* Görev Listesi:
1) Ayrılığın çocuğa etkisi üzerine yazıyı iki cümleyle özetleyin.
2) Ayrılığın çocuğa etkisi üzerine yazıya göre aşağıdaki soruları yanıtlayın:
(a) Yazar, aşırı anlaşmazlıklarla dolu bir ortamda çocuk büyütme durumuyla kendisi karşılaşmış mı?
(b) Sözü edilen çocuk kaç yaşında pedagoglarla tanışmıştır?
(c) Bayram sabahları için yazıda çocuğun nereye koşması gerektiği sorulur?
3) Ayrılığın çocuğa etkisi üzerine yazıyı, son cümlesinden sonrasını yazarak sürdürün.

* Sunulan Metin:
Yerin altında olup hiç göremeyenler var ama yer üstünde olup küçük ve aşılabilecek anlaşmazlıklar yüzünden çocuklarını anlam veremediklerine sürükleyenler var. Hangisinin işi daha zor, tabiki hepsinin. Kimse kimsenin boşluğunu doldurmaz ve o boşluğun yarasını acısını bilemez.

Tabi aşırı anlaşmazlıklarla dolu bir ortamda çocuk büyütmek zor. Ben böyle bir durumla Allah a şükür karşılaşmadım. Ama en yakınlarımda ve beni derinden etkileyen bu olayı paylaşmak istedim.

Hiç kimse çocuğuna doğmak istiyormusun diye soramıyor. Ayrılırken ne oluyor e kusura bakma seni yaparken bunlar hesapta yoktu deniyormu, densede çocuk anlarmı, büyüdüğündede aman canım aramızda lafımı olur diyecekmi. Henüz 3 yaşında pedagoglarla tanışarak aşmaya çalıştığı bu durumu ilerde nasıl hatırlayacak "iyiki ayrılmışsınız ne günlerdi o günler hey gidi" diyecekmi.

Lütfen bir kere daha düşünün;

-iş saatiniz gelip eve dönmediğinizde çocuğunuz sizce ne yapacak.
- bir aile ortamında anneli yada babalı aileleri gördüğünde çocuğunuz ne yapacak
-bayram sabahları çocuğunuz ne yapmalı komşuyamı koşmalı
-okulda veli çağrıldığında hanginizi çağırsın
-kreşte, anaokulunda gösterilerde eşler karşılaşınca ki gelirlerse çocuk kiminle grur duyacak
-okul kayıtları, aldığı iyi notlar... sevinçle koşmak istediğinde hanginize koşsun
-sünnet düğünü , askere gitme, kızınızı istemeye geldiklerinde, oğlunuza kız istemeye gittiğinizde kim arkasında duracak evladınızın. Ha ayrıldık diye yanında yokmuyuz varız tabi derseniz birde çocuğunuza sorun hisleriniz, varlığınız grur verici ama parçaları yerine oturtamamak bi o kadar parçalayıcı.

* Listelenen Girdiler:
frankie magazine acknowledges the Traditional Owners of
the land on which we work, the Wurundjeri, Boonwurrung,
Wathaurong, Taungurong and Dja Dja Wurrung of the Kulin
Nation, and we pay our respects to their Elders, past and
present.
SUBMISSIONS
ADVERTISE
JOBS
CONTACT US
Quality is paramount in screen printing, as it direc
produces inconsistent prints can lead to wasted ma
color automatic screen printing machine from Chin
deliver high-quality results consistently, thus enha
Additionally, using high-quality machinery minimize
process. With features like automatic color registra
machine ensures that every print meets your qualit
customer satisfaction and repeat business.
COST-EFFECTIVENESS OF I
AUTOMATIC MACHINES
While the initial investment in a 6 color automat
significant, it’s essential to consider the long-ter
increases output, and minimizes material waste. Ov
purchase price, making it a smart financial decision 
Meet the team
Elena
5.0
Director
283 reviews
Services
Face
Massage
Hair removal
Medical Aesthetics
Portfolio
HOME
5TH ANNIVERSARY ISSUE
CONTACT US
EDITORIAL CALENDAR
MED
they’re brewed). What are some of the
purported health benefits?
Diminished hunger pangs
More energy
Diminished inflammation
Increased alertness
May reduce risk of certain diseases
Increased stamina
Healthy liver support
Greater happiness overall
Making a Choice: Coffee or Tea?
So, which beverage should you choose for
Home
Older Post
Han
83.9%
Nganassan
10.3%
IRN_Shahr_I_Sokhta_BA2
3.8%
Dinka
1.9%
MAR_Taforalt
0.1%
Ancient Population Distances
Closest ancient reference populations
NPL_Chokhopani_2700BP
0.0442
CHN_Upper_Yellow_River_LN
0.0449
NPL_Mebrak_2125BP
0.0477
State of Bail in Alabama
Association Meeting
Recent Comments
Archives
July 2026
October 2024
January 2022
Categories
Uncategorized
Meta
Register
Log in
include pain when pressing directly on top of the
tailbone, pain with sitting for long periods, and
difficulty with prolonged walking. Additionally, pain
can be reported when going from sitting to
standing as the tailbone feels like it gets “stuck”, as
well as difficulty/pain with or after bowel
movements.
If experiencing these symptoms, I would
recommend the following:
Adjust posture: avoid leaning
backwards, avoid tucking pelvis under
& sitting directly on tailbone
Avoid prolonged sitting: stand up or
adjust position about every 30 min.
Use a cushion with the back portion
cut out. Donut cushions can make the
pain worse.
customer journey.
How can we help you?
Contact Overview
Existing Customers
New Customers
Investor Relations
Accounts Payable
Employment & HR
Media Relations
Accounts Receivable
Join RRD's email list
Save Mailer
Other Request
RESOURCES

* Numaralı Yanıtlar:
1) Yazı, anne babanın aşılabilecek anlaşmazlıklar yüzünden ayrılmasının çocukta kimsenin dolduramayacağı bir boşluk bıraktığını savunur. Yazar, en yakınlarında yaşanan bu olayı paylaşarak anne babalardan bir kez daha düşünmelerini ister ve bayram sabahlarından okul çağrılarına, sünnet düğününden askere gitmeye kadar çocuğun zorlanacağı durumları sıralar.

2)
(a) Hayır, yazar böyle bir durumla karşılaşmadığını söyler.
(b) 3 yaşında.
(c) Komşuya.

3)
Ve o küçücük kalpte ve küçücük gözlerde her an bunları görüyorsunuz;

" Değdimi baba değdimi bizi bırakıp gitmene o yanında arasıra gördüğüm kız bizim boşluğumuzu doldurabiliyormu bari dercesine bakıyor gözleri !   başka çocuğun olursa ona bunu yapma oldumu dercesine !  ama vicdanın sızlamayacakmı ona baktıkça dercesine! büyüdüğümde gelme baba ben alışırım dercesine! Annem bi an gözümün önünden kaybolunca anneeee sendemi gittin diye çığlık atardım ama o gitmedi baba! annem oldu babam oldu! başka babaları görünce sormak istiyorum babaa   sizdemi babam gibi yaptınız çocuklarınız nerdeee! öğrendim büyüyünce herkes yapmıyormuş senin gibi! bende yapmıcam!  sen evdeykende çok mutlu değildik ama varlığın bana yetiyordu, güvendeydim sanki ama şimdi en büyük güvensizlik benim için babalar oldu! sen yaptın baba seeen!  şimdi 2 saat görüşüp ben gidiyorum dediğinde arkandan bakmak istemiyorum gözlerim sadece doluyor kaçırıyorum gözlerimi ağlamamak için çünkü değmiyor baba! çok ağladım arkandan çok bağırdım annemi tırmaladım ısırdım hırçınlaştım ama fayda etmedi baba gelmedin!  Artık bağırarak ağlamıyorum, yıpratmıyorum kendimi çünkü ablam var annem var  güçlü olmam lazım büyüyünce onlara bakıcam! Ama sen sakın büyüdüğümde gelme baba çünkü evin babası benim artık........"

illa çocuğu olanmı üzülüyor  yooo birbirini deli gibi sevip yıpranmış ilişkilerin bedelini ödeyen severek ayrılanlar var.
sizde son kez düşünün;
- bir müddet sonra kolunda başkasını görürseniz ne olacak ne hissedeceksiniz
-peki siz onun yerine başkasını koyabilecekmisiniz
-hayaller birlikte kurulmadımı
-çocuğunuz olacaktı... ya başkasıyla çocuk yaparsa... birde karşılaşırsanız...
-kayınvalidemi sorun, kayınpedermi sorun , siz onları sevmedinizki çocuğunu sevdiniz
-ya da sizin sorumsuzluğunuz karşıdakine çokmu sorumluluk yükledide yordunuz onu.

sevgi fedakarlık, sevgi ilgi, sevgi şefkat, sevgi sorumluluk... sevgi sadece 5 harften oluşmuyor ... sevgi çok derin anlam taşıyor lütfen anlamını bilip sevgiyi yaşamaya çalışanlardan olalım inşallah.

 Heleki adliyelerin ve mahkemelerin soğuk yüzünden hiç bahsetmedim. İnşaallah da bahsetmeyelim..... İNŞAALLAH SON ÇARE AYRILMAK OLSUN......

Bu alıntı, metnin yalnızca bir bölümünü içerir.